На следующее утро, точно в назначенный ему час, инспектор Гурель явился в «Палас-отель». Не останавливаясь и не дожидаясь лифта, он поднялся по лестнице. На четвертом этаже свернул направо, проследовал по коридору и, подойдя к номеру 415, стал звонить в дверь.

Не услышав в ответ ни звука, он позвонил снова. После полдюжины бесплодных попыток он направился к метрдотелю.

– Будьте любезны, мне нужен господин Кессельбах… Я уже раз десять звонил в его дверь.

– Господин Кессельбах не ночевал здесь. Мы не видели его со вчерашнего дня.

– А его слуга, его секретарь?

– Их мы тоже не видели.

– В таком случае они тоже не ночевали в отеле?

– Вероятно.

– Вероятно! Но вы должны быть уверены.

– Почему? Господин Кессельбах не постоялец отеля, он проживает в своих частных апартаментах. Его обслуживаем не мы, а его слуга, и мы ничего не знаем о том, что у него происходит.

– В самом деле… В самом деле…

Гурель, похоже, был сильно озадачен. Он пришел с точными указаниями, с определенным заданием, в рамках которого мог действовать. За пределами этих рамок он не знал, что ему делать.

– Если бы шеф был здесь… – прошептал он, – если бы шеф был здесь…

Он показал свое удостоверение и назвал свою должность. Потом на всякий случай спросил:

– Значит, вы не видели, как они возвращались?

– Нет.

– Но вы видели, как они выходили?

– Тоже нет.

– Откуда же вы в таком случае знаете, что они вышли?

– От господина, который вчера после полудня приходил в четыреста пятнадцатый.

– Господин с черными усами?

– Да. Я встретил его около трех часов, когда он уходил. Он сказал мне: «Господа из четыреста пятнадцатого только что ушли. Господин Кессельбах будет ночевать сегодня в Версале, в отеле «Резервуары», куда вы можете пересылать его корреспонденцию.

– Но кто был этот господин? От чьего имени он говорил?

– Этого я не знаю.

Гурель был обеспокоен. Все это казалось ему довольно странным.

– У вас есть ключ?

– Нет. Господин Кессельбах заказал специальные ключи.

– Пойдемте посмотрим.

Гурель снова отчаянно позвонил в дверь. Никакого ответа. Он собирался было уйти, но вдруг, поспешно наклонившись, приложил ухо к замочной скважине.

– Прислушайтесь… Можно подумать… Ну конечно… Это вполне отчетливо… Жалобы… Стоны…

Он изо всех сил ударил в дверь кулаком.

– Но, сударь, вы не имеете права…

– Я не имею права?

Он стал бить в дверь еще сильнее, но без всякого результата.
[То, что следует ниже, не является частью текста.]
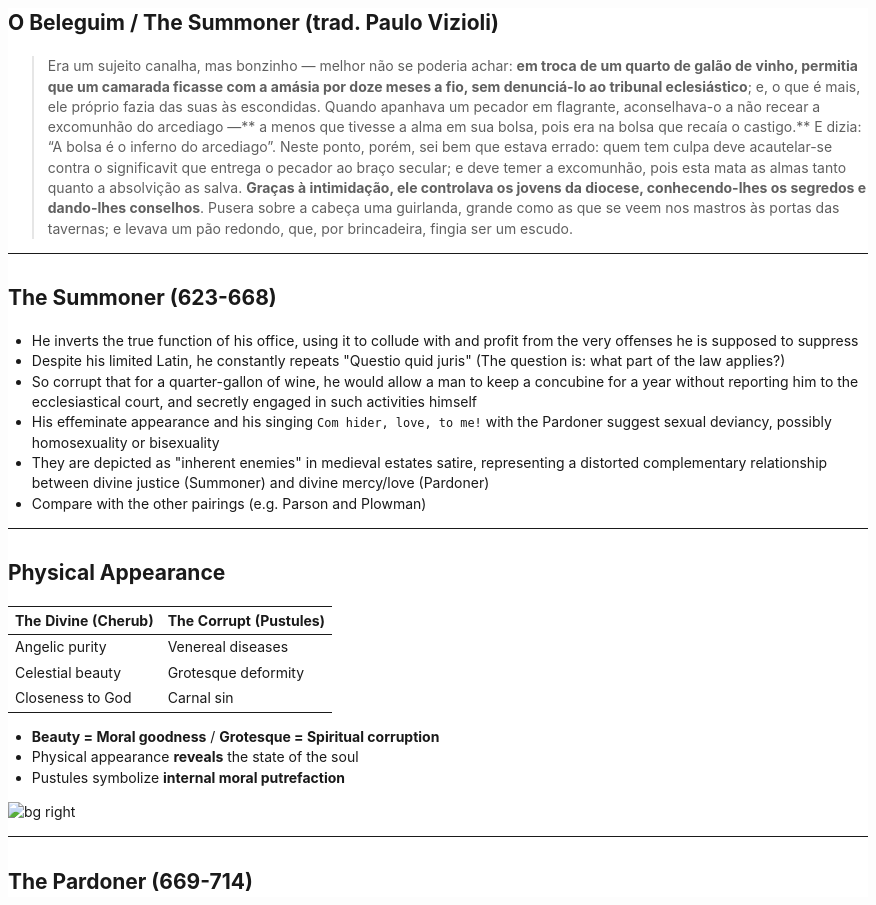 ## O Beleguim / The Summoner (trad. Paulo Vizioli)

> Era um sujeito canalha, mas bonzinho — melhor não se poderia achar: **em troca de um quarto de galão de vinho, permitia que um camarada ficasse com a amásia por doze meses a fio, sem denunciá-lo ao tribunal eclesiástico**; e, o que é mais, ele próprio fazia das suas às escondidas. Quando apanhava um pecador em flagrante, aconselhava-o a não recear a excomunhão do arcediago —** a menos que tivesse a alma em sua bolsa, pois era na bolsa que recaía o castigo.** E dizia: “A bolsa é o inferno do arcediago”. Neste ponto, porém, sei bem que estava errado: quem tem culpa deve acautelar-se contra o significavit que entrega o pecador ao braço secular; e deve temer a excomunhão, pois esta mata as almas tanto quanto a absolvição as salva. **Graças à intimidação, ele controlava os jovens da diocese, conhecendo-lhes os segredos e dando-lhes conselhos**. Pusera sobre a cabeça uma guirlanda, grande como as que se veem nos mastros às portas das tavernas; e levava um pão redondo, que, por brincadeira, fingia ser um escudo.

---

## The Summoner (623-668)

- He inverts the true function of his office, using it to collude with and profit from the very offenses he is supposed to suppress
- Despite his limited Latin, he constantly repeats "Questio quid juris" (The question is: what part of the law applies?)
- So corrupt that for a quarter-gallon of wine, he would allow a man to keep a concubine for a year without reporting him to the ecclesiastical court, and secretly engaged in such activities himself
- His effeminate appearance and his singing `Com hider, love, to me!` with the Pardoner suggest sexual deviancy, possibly homosexuality or bisexuality
- They are depicted as "inherent enemies" in medieval estates satire, representing a distorted complementary relationship between divine justice (Summoner) and divine mercy/love (Pardoner)
- Compare with the other pairings (e.g. Parson and Plowman)

---
## Physical Appearance

| **The Divine (Cherub)** | **The Corrupt (Pustules)** |
|-------------------------|------------------------------|
| Angelic purity | Venereal diseases |
| Celestial beauty | Grotesque deformity |
| Closeness to God | Carnal sin |

- **Beauty = Moral goodness** / **Grotesque = Spiritual corruption**
- Physical appearance **reveals** the state of the soul
- Pustules symbolize **internal moral putrefaction**

![bg right](assets/07-quentin-massys-matched-lovers-c-1520.jpg.webp)

---

## The Pardoner (669-714)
– Скорее, скорее зовите слесаря!

Один из служащих помчался за слесарем. Гурель ходил взад и вперед, шумливый и нерешительный. Слуги с других этажей собрались в коридоре. Прибыли люди из администрации, из дирекции. Гурель, не выдержав, воскликнул:

– Но почему нельзя войти через прилегающие комнаты? Они соединяются с апартаментом?

– Да, но двери между ними всегда заперты с двух сторон.

– В таком случае я звоню в Уголовную полицию, – заявил Гурель, для которого, по всей видимости, не существовало иного спасения, кроме как обратиться к своему шефу.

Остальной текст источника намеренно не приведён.